Plusieurs décennies après leur indépendance, la Guinée, l’Éthiopie, le Rwanda et 14 autres pays africains continuent à faire imprimer leurs billets de banque au Royaume-Uni, tandis que d’autres ont recours à l’Allemagne. Toutefois, les populations de ces pays ignorent dans leur immense majorité le fait que leur monnaie soit fabriquée à l’étranger, contrairement à celles des pays de la zone CFA, bien mieux informées en la matière.

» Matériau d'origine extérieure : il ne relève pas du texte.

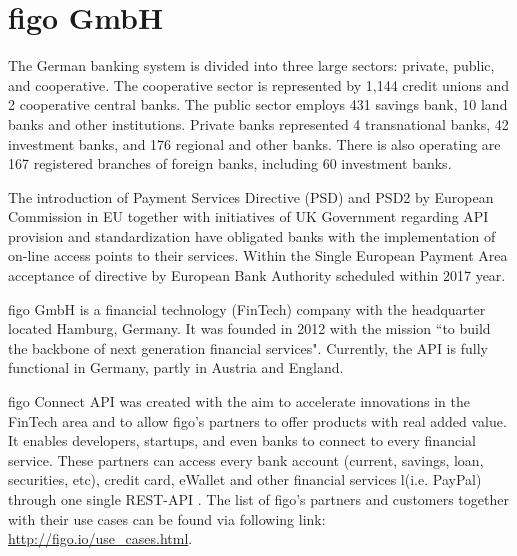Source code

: \chapter{figo GmbH}
\label{chaper:figo}
The German banking system is divided into three large sectors: private, public, and cooperative. The cooperative sector is represented by 1,144 credit unions and 2 cooperative central banks. The public sector employs 431 savings bank, 10 land banks and other institutions. Private banks represented 4 transnational banks, 42 investment banks, and 176 regional and other banks. There is also operating are 167 registered branches of foreign banks, including 60 investment banks\cite{listOfBanks}.   

The introduction of Payment Services Directive (PSD) and PSD2 by European Commission in EU together with initiatives of UK Government regarding API provision and standardization have obligated banks with the implementation of on-line access points to their services\cite{LarsAPI}\cite{TimAPI}\cite{DaveAPI}. Within the Single European Payment Area acceptance of directive by European Bank Authority scheduled within 2017 year\cite{PSD2}.

figo GmbH is a financial technology (FinTech) company with the headquarter located Hamburg, Germany. It was founded in 2012  with the mission “to build the backbone of next generation financial services"\cite{figoFAQVision}.  Currently, the API is fully functional in Germany, partly in Austria and England\cite{figoAngel}\cite{figoCB}.

figo Connect API was created with the aim to accelerate innovations in the FinTech area and to allow figo's partners to offer products with real added value\cite{figoFAQWhat}. It enables developers, startups, and even banks to connect to every financial service. These partners can access every bank account (current, savings, loan, securities, etc), credit card, eWallet and other financial services l(i.e. PayPal) through one single REST-API \cite{figoFAQWhat}\cite{figoFAQVision}\cite{figoFAQPartners}. The list of figo's partners and customers  together with their use cases can be found via following link: \url{http://figo.io/use\_cases.html}.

17 pays africains importent leur monnaie du Royaume-Uni 

Selon les données disponibles, compte tenu d’un certain manque de communication dans ce domaine, aussi bien de la part des États que des fabricants, 17 pays africains sont répertoriés comme faisant imprimer leurs billets de banque au Royaume-Uni, et plus précisément en Angleterre. Par ordre alphabétique, il s’agit des pays suivants : l’Angola, le Botswana, le Cap-Vert, l’Éthiopie, la Gambie, la Guinée, le Lesotho, la Libye, le Malawi, Maurice, le Mozambique, l’Ouganda, le Rwanda, Sao Tomé-et-Principe, les Seychelles, la Sierra Leone et la Tanzanie (qui fait également imprimer ses billets dans deux autres pays).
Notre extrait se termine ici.